O pai do Túlio está sentado na porta do barraco com as calças enroladas e o chimarrão na
mão. Um avião do aeroporto passa trovejando sobre nossas cabeças.
Cruzo as vias e depois de vagar um pouco entre os galpões e as locomotivas abandonadas,
me sento sobre uma pilha de dormentes, como fazia quando estava com o velho. Naturalmente, me
lembro dele, e depois do Tito ou de qualquer outro e, é claro, do meu irmão. De todos os que se
foram. É como se estivessem aqui, a essa hora.
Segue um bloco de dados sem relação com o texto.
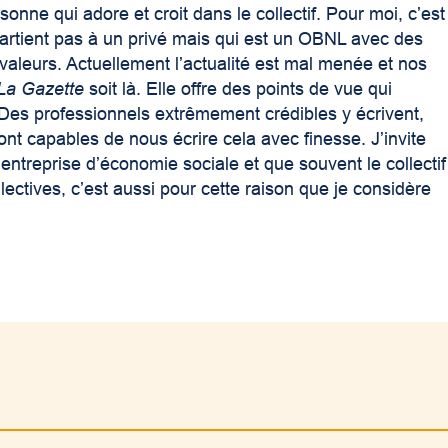
onne qui adore et croit dans le collectif. Pour moi, c’est
ppartient pas à un privé mais qui est un OBNL avec des
 valeurs. Actuellement l’actualité est mal menée et nos
La Gazette
soit là. Elle offre des points de vue qui
. Des professionnels extrêmement crédibles y écrivent,
ont capables de nous écrire cela avec finesse. J’invite
ntreprise d’économie sociale et que souvent le collectif
llectives, c’est aussi pour cette raison que je considère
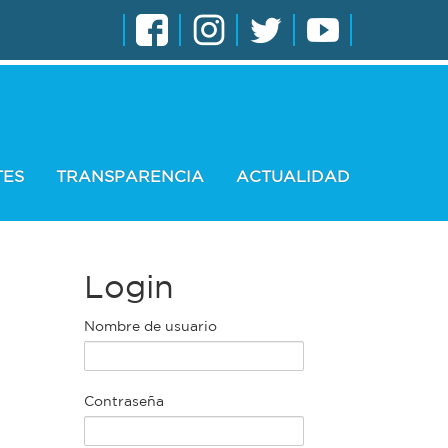
TES
TRANSPARENCIA
ACTUALIDAD
Login
Nombre de usuario
Contraseña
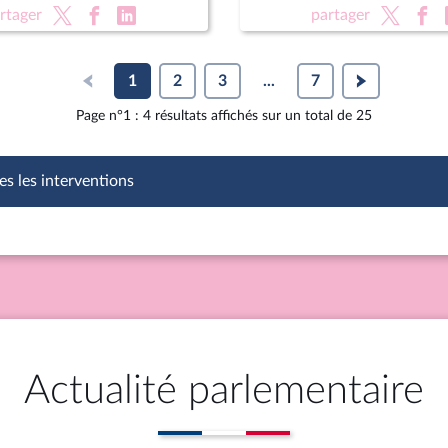
autonome au sein de la R
rtager
partager
1
2
3
...
7
Page n°1 : 4 résultats affichés sur un total de 25
es les interventions
Actualité parlementaire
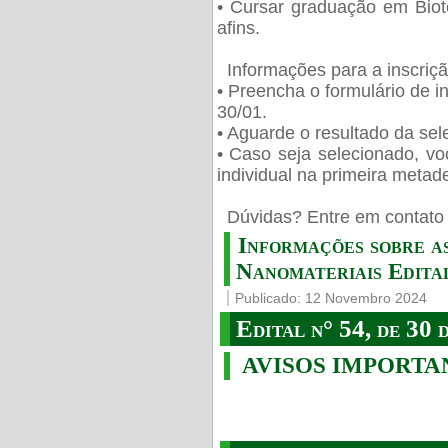
• Cursar graduação em Biot
afins.
Informações para a inscriç
• Preencha o formulário de i
30/01.
• Aguarde o resultado da sele
• Caso seja selecionado, vo
individual na primeira metad
️ Dúvidas? Entre em contato 
Informações sobre a
Nanomateriais Edital
Publicado: 12 Novembro 2024
Edital n° 54, de 30 
AVISOS IMPORTA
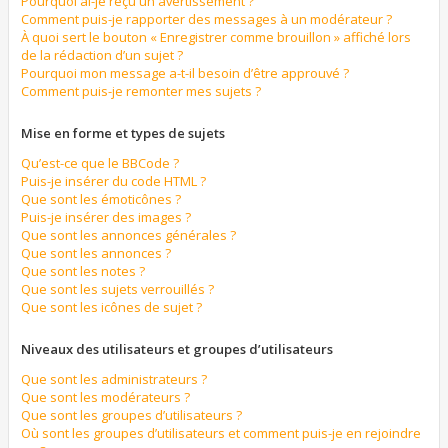
Pourquoi ai-je reçu un avertissement ?
Comment puis-je rapporter des messages à un modérateur ?
À quoi sert le bouton « Enregistrer comme brouillon » affiché lors
de la rédaction d’un sujet ?
Pourquoi mon message a-t-il besoin d’être approuvé ?
Comment puis-je remonter mes sujets ?
Mise en forme et types de sujets
Qu’est-ce que le BBCode ?
Puis-je insérer du code HTML ?
Que sont les émoticônes ?
Puis-je insérer des images ?
Que sont les annonces générales ?
Que sont les annonces ?
Que sont les notes ?
Que sont les sujets verrouillés ?
Que sont les icônes de sujet ?
Niveaux des utilisateurs et groupes d’utilisateurs
Que sont les administrateurs ?
Que sont les modérateurs ?
Que sont les groupes d’utilisateurs ?
Où sont les groupes d’utilisateurs et comment puis-je en rejoindre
Alguns me olham, outros me dizem coisas. Eu sorrio
pra eles e às vezes respondo. Sei que mais cedo ou mais tarde irei atrás deles. Mais cedo ou mais
tarde a vida se colocará diante de mim e saltarei no caminho. Como um leão. (Trad. Ary Pimentel)

(Con otra gente, 1967)

Haroldo Conti – Nasceu em 1925 em Chacabuco, província de Buenos Aires. Foi professor primário, seminarista,
professor de Latim, empresário de transportes, bancário, piloto civil, nadador, navegante e roteirista de cinema.
Graduou-se em Filosofia. Começou escrevendo para teatro: em 1955 sua peça Examinado foi selecionada para ser lida
no teatro Odeón. Em 1960 seu conto "La causa" obteve uma menção na edição em espanhol da revista Life e dois anos
depois Fabril Editora premiou seu primeiro romance, Sudeste. Haroldo Conti se converte então numa das figuras
centrais da chamada “geração de Contorno”. Publica depois os romances Alrededor de la jaula (Prêmio Universidad de
Veracruz, México, depois levado ao cinema em 1977 por Sergio Renan com o título Crecer de golpe) e En vida (1971,
7
Prêmio Barral, Espanha, com júri integrado por Vargas Llosa e García Márquez) e os livros de contos Todos los
veranos (1965, Prêmio Municipal), Con otra gente (1967) e La balada del álamo Carolina (1975). Colaborou com a
revista Crisis e viajou a Cuba, onde participou como jurado do Prêmio Casa das Américas. Em 1975 publicou Mascaró,
que ganha o Prêmio Casa de las Américas. Na madrugada de 5 de maio de 1976, após o golpe militar, foi seqüestrado
por uma brigada do Batalhão 601 de inteligência do Exército Argentino. Desde então seu nome figura entre os milhares
de “desaparecidos” do regime ditatorial argentino.